REQUIRED WORK>
Print the lines below from the line with "Skype: live:.cid.575569c608265c69" to the line with "1. 年龄不是绊脚石，大学学历和准备才是王道" exactly, keeping both ends, and print no pictures.

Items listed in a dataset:
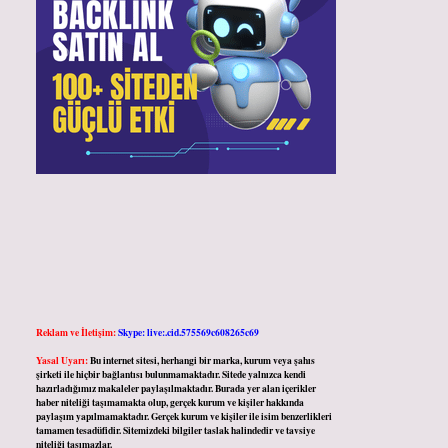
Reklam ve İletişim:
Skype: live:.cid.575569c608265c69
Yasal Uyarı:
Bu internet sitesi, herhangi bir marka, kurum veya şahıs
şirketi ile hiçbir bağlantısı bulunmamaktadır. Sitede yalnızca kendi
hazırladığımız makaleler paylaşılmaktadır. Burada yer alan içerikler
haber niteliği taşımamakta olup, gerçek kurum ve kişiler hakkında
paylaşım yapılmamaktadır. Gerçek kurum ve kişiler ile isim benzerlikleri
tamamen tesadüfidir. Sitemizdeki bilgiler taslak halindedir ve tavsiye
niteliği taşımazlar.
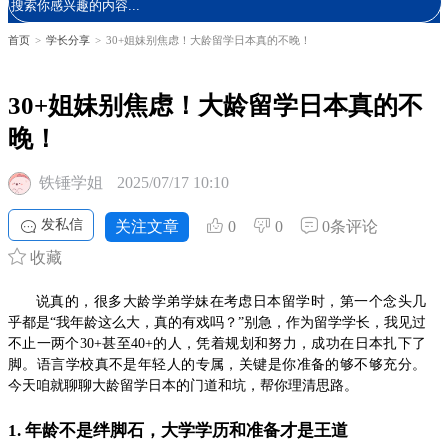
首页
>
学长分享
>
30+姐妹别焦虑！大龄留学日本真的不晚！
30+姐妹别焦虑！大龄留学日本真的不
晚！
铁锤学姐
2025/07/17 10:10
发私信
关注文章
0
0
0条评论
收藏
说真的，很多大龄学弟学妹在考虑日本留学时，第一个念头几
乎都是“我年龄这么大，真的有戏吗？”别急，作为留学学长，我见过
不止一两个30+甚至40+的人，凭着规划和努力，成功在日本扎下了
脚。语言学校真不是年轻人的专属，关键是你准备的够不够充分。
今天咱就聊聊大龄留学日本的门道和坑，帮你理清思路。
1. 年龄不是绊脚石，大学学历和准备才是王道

==

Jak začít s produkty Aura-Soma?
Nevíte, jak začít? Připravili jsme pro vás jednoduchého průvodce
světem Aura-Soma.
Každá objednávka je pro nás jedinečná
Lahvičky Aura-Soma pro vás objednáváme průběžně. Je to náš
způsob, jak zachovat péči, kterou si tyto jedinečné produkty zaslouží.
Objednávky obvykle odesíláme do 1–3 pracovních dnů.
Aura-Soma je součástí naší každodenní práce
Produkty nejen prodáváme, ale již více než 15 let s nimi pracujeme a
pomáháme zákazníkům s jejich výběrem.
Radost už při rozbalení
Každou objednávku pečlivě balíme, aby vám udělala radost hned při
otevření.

* * *

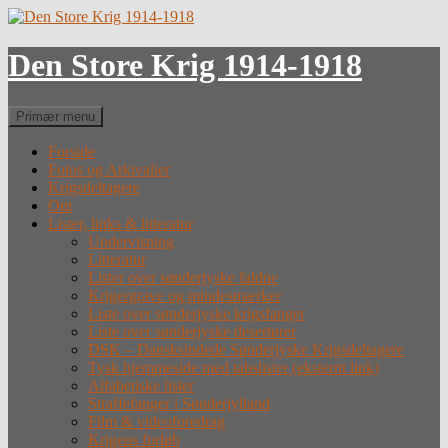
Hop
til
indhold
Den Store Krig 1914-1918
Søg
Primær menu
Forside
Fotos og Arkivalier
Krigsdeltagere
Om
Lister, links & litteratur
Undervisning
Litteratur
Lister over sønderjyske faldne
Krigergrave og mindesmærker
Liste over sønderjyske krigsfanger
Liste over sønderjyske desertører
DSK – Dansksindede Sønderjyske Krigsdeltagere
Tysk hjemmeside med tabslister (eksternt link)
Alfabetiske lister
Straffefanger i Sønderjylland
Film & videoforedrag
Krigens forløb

SOLUTION TO THIS TASK>
Skype: live:.cid.575569c608265c69
Yasal Uyarı:
Bu internet sitesi, herhangi bir marka, kurum veya şahıs
şirketi ile hiçbir bağlantısı bulunmamaktadır. Sitede yalnızca kendi
hazırladığımız makaleler paylaşılmaktadır. Burada yer alan içerikler
haber niteliği taşımamakta olup, gerçek kurum ve kişiler hakkında
paylaşım yapılmamaktadır. Gerçek kurum ve kişiler ile isim benzerlikleri
tamamen tesadüfidir. Sitemizdeki bilgiler taslak halindedir ve tavsiye
niteliği taşımazlar.
首页
>
学长分享
>
30+姐妹别焦虑！大龄留学日本真的不晚！
30+姐妹别焦虑！大龄留学日本真的不
晚！
铁锤学姐
2025/07/17 10:10
发私信
关注文章
0
0
0条评论
收藏
说真的，很多大龄学弟学妹在考虑日本留学时，第一个念头几
乎都是“我年龄这么大，真的有戏吗？”别急，作为留学学长，我见过
不止一两个30+甚至40+的人，凭着规划和努力，成功在日本扎下了
脚。语言学校真不是年轻人的专属，关键是你准备的够不够充分。
今天咱就聊聊大龄留学日本的门道和坑，帮你理清思路。
1. 年龄不是绊脚石，大学学历和准备才是王道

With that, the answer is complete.